The concepts of forgiveness and reconciliation are challenging, especially among death row inmates. The church teaches that people should go to those they have wronged to right the situation, but that’s not always possible for these men. 

“In death row, a lot of times you eliminate that opportunity because what has been done is so egregious that victims don’t want contact,” Barlow said. “A lot of inmates deal with the guilt of not being able to reconcile and ask forgiveness for that particular thing that brought them to death row. That is a difficult thing from a chaplain perspective.”

There are tough days on the job, and Barlow and his wife purposefully chose to live about an hour away in Indianapolis, so he’d have a barrier between home and work. He uses his commute for prayer and reflection, taking time to celebrate the triumphs and decompress from the struggles.

But despite the challenges, Barlow is right where he wants to be. 

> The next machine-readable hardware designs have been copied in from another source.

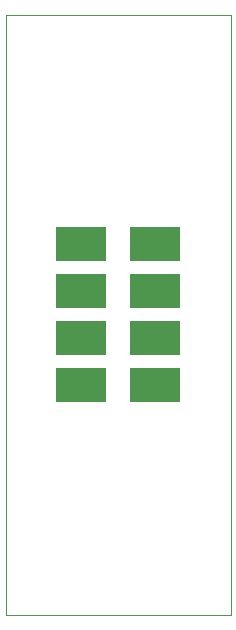
<source format=gbp>
%FSLAX25Y25*%
%MOIN*%
G70*
G01*
G75*
G04 Layer_Color=6049101*
%ADD10R,0.05906X0.05906*%
%ADD11R,0.08000X0.05000*%
%ADD12C,0.02500*%
%ADD13C,0.00100*%
%ADD14C,0.16500*%
%ADD15C,0.04000*%
%ADD16R,0.17716X0.12205*%
%ADD17C,0.01000*%
%ADD18R,0.04906X0.04906*%
%ADD19R,0.07000X0.04000*%
%ADD20R,0.16716X0.11205*%
D13*
X500000Y400000D02*
Y600000D01*
Y400000D02*
X575000D01*
Y600000D01*
X500000D02*
X575000D01*
D20*
X549806Y523700D02*
D03*
X525200D02*
D03*
X549806Y507952D02*
D03*
Y492204D02*
D03*
Y476456D02*
D03*
X525200Y507952D02*
D03*
Y492204D02*
D03*
Y476456D02*
D03*
M02*

</source>
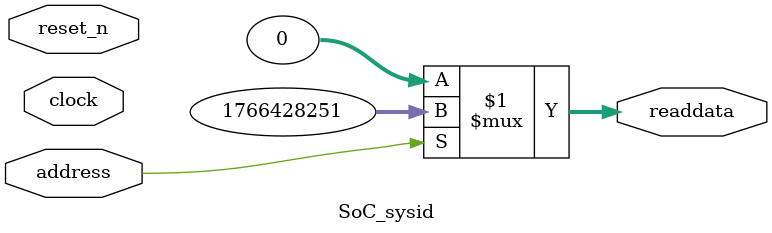
<source format=v>

`timescale 1ns / 1ps
// synthesis translate_on

// turn off superfluous verilog processor warnings 
// altera message_level Level1 
// altera message_off 10034 10035 10036 10037 10230 10240 10030 

module SoC_sysid (
               // inputs:
                address,
                clock,
                reset_n,

               // outputs:
                readdata
             )
;

  output  [ 31: 0] readdata;
  input            address;
  input            clock;
  input            reset_n;

  wire    [ 31: 0] readdata;
  //control_slave, which is an e_avalon_slave
  assign readdata = address ? 1766428251 : 0;

endmodule




</source>
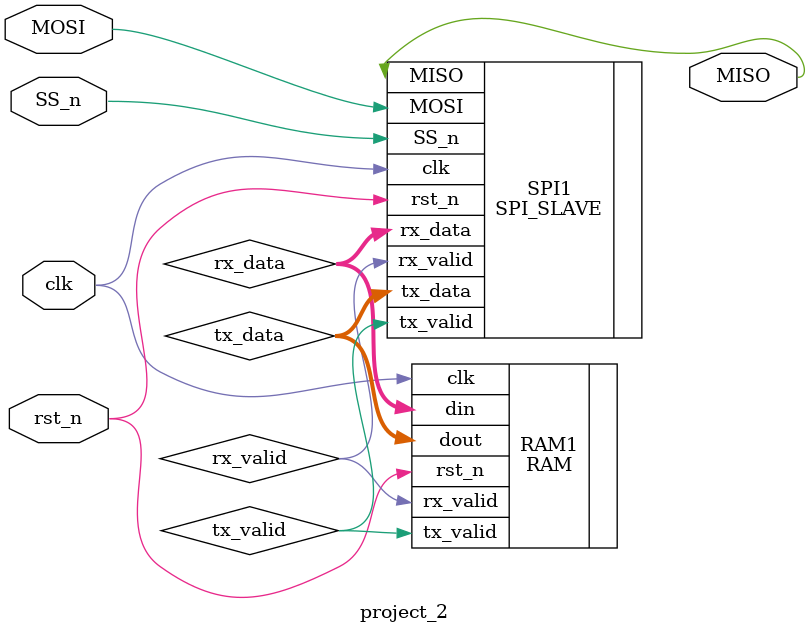
<source format=v>
module project_2(MOSI,MISO,SS_n,clk,rst_n);
input MOSI,SS_n,clk,rst_n;
output MISO;
wire [9:0] rx_data;
wire [7:0] tx_data;
wire rx_valid,tx_valid;
RAM RAM1(.din(rx_data),.rx_valid(rx_valid),.clk(clk),.rst_n(rst_n),.dout(tx_data),.tx_valid(tx_valid));
SPI_SLAVE SPI1(.MOSI(MOSI),.MISO(MISO),.SS_n(SS_n),.clk(clk),.rst_n(rst_n),.rx_data(rx_data),.rx_valid(rx_valid),.tx_data(tx_data),.tx_valid(tx_valid));
endmodule
</source>
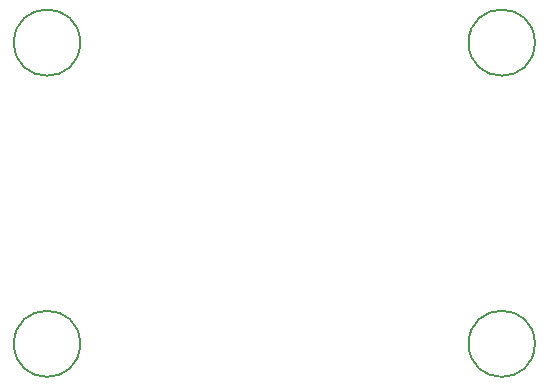
<source format=gbr>
G04 #@! TF.GenerationSoftware,KiCad,Pcbnew,5.1.10-88a1d61d58~90~ubuntu20.04.1*
G04 #@! TF.CreationDate,2022-01-16T12:27:32+00:00*
G04 #@! TF.ProjectId,gas_sensor,6761735f-7365-46e7-936f-722e6b696361,rev?*
G04 #@! TF.SameCoordinates,Original*
G04 #@! TF.FileFunction,Other,Comment*
%FSLAX46Y46*%
G04 Gerber Fmt 4.6, Leading zero omitted, Abs format (unit mm)*
G04 Created by KiCad (PCBNEW 5.1.10-88a1d61d58~90~ubuntu20.04.1) date 2022-01-16 12:27:32*
%MOMM*%
%LPD*%
G01*
G04 APERTURE LIST*
%ADD10C,0.150000*%
G04 APERTURE END LIST*
D10*
X168800000Y-90500000D02*
G75*
G03*
X168800000Y-90500000I-2800000J0D01*
G01*
X168800000Y-116000000D02*
G75*
G03*
X168800000Y-116000000I-2800000J0D01*
G01*
X130300000Y-90500000D02*
G75*
G03*
X130300000Y-90500000I-2800000J0D01*
G01*
X130300000Y-116000000D02*
G75*
G03*
X130300000Y-116000000I-2800000J0D01*
G01*
M02*

</source>
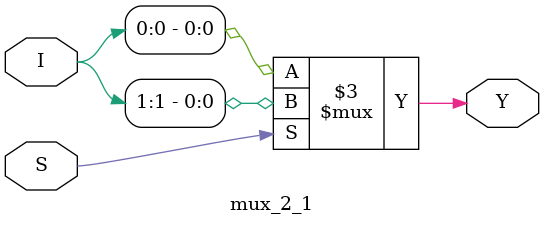
<source format=v>
`timescale 1ns/1ps
module mux_2_1(Y,I,S);
    output reg Y;
    input [1:0] I;
    input S;

    //assign Y=S?I[1]:I[0]; //data flow

    always@(*) //anytime I or S changes //behavioral 
        if(S)
            Y=I[1];
        else
            Y=I[0];


endmodule

</source>
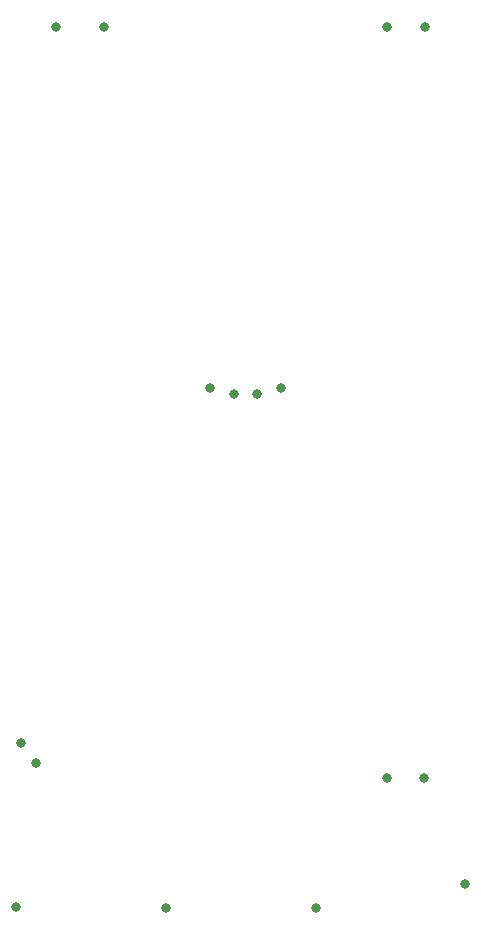
<source format=gbl>
G04 #@! TF.GenerationSoftware,KiCad,Pcbnew,(6.0.9)*
G04 #@! TF.CreationDate,2022-12-13T22:51:57+01:00*
G04 #@! TF.ProjectId,filter-face,66696c74-6572-42d6-9661-63652e6b6963,rev?*
G04 #@! TF.SameCoordinates,Original*
G04 #@! TF.FileFunction,Copper,L2,Bot*
G04 #@! TF.FilePolarity,Positive*
%FSLAX46Y46*%
G04 Gerber Fmt 4.6, Leading zero omitted, Abs format (unit mm)*
G04 Created by KiCad (PCBNEW (6.0.9)) date 2022-12-13 22:51:57*
%MOMM*%
%LPD*%
G01*
G04 APERTURE LIST*
G04 #@! TA.AperFunction,ViaPad*
%ADD10C,0.800000*%
G04 #@! TD*
G04 APERTURE END LIST*
D10*
X66200000Y-46400000D03*
X63000000Y-46400000D03*
X66100000Y-110000000D03*
X63000000Y-110000000D03*
X69600000Y-119000000D03*
X57000000Y-121000000D03*
X44300000Y-121000000D03*
X54000000Y-77000000D03*
X52000000Y-77500000D03*
X50000000Y-77500000D03*
X48000000Y-77000000D03*
X39000000Y-46400000D03*
X35000000Y-46400000D03*
X32000000Y-107000000D03*
X33300000Y-108700000D03*
X31600000Y-120900000D03*
M02*

</source>
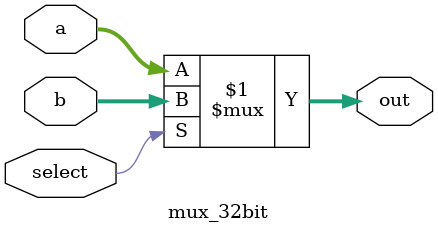
<source format=v>
/*
SINGLE CYCLE CPU (KGPRISC)
ASSIGNMENT: 7
GROUP: 32
NAME: Nikhil Nayan Jha (16CS30022)
	   Sarthak Chakraborty (16CS30044)
*/

`timescale 1ns / 1ps
module mux_32bit(input select,
					  input [31:0] a,
					  input [31:0] b,
					  output [31:0] out
    );

	assign out = select?b:a;

endmodule

</source>
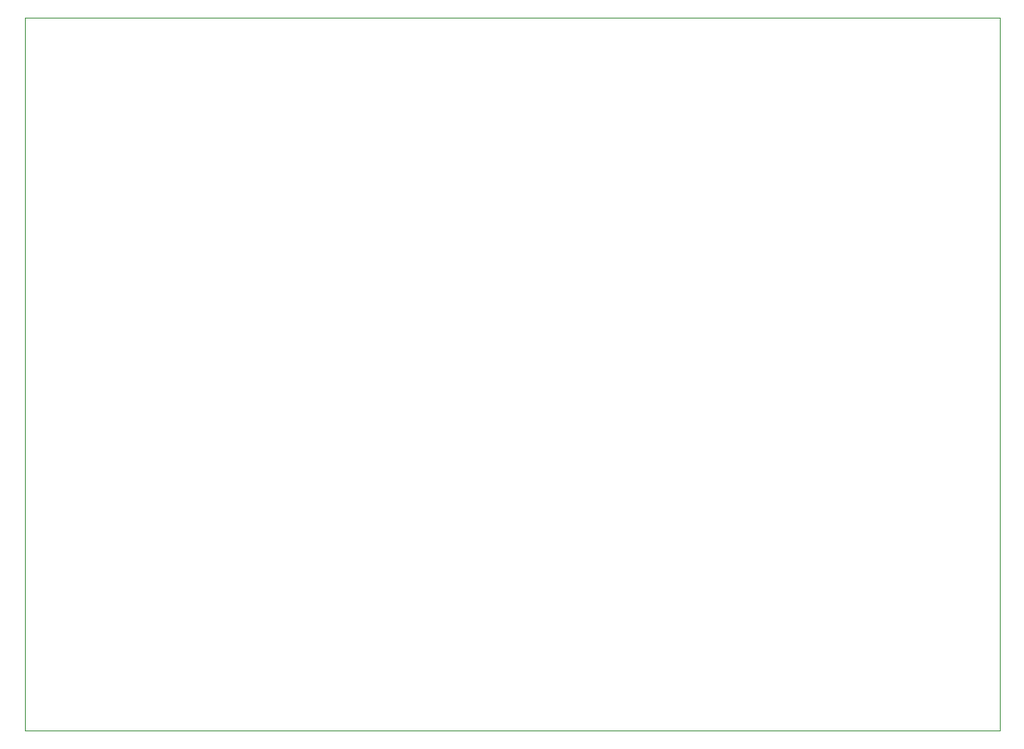
<source format=gm1>
G04 #@! TF.GenerationSoftware,KiCad,Pcbnew,(6.0.0)*
G04 #@! TF.CreationDate,2022-09-04T10:17:37+02:00*
G04 #@! TF.ProjectId,K_PA_Protec,4b5f5041-5f50-4726-9f74-65632e6b6963,rev?*
G04 #@! TF.SameCoordinates,Original*
G04 #@! TF.FileFunction,Profile,NP*
%FSLAX46Y46*%
G04 Gerber Fmt 4.6, Leading zero omitted, Abs format (unit mm)*
G04 Created by KiCad (PCBNEW (6.0.0)) date 2022-09-04 10:17:37*
%MOMM*%
%LPD*%
G01*
G04 APERTURE LIST*
G04 #@! TA.AperFunction,Profile*
%ADD10C,0.100000*%
G04 #@! TD*
G04 APERTURE END LIST*
D10*
X167500000Y-50000000D02*
X167500000Y-125000000D01*
X65000000Y-50000000D02*
X167500000Y-50000000D01*
X65000000Y-125000000D02*
X65000000Y-50000000D01*
X167500000Y-125000000D02*
X65000000Y-125000000D01*
M02*

</source>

“As a chaplain, I don’t feel like I go to work every day. I feel like I get the opportunity to do a passion that is just so fulfilling, not just for me but the people I get to interact with on a day-to-day basis,” he said. 

Prison ministry work is extremely important yet often overlooked, and there’s a huge need for chaplains to take on those roles, Barlow said. 

“Men and women who are in prison, society tends to cast them off and forget them. They have families that are still grieving the fact that a loved one has been separated from them. We are called to minister, to love the children of God. Some of the people of God have done bad things, but they’re still people, and they’re still children of God.”

The McAfee School of Theology at was founded 25 years ago on Mercer’s Atlanta campus. The Den will be sharing alumni profiles throughout the year to mark this milestone anniversary.

Jukabiea Barlow reads one of the McAfee School of Theology’s founding principles during the school’s Founders’ Day event in 2018.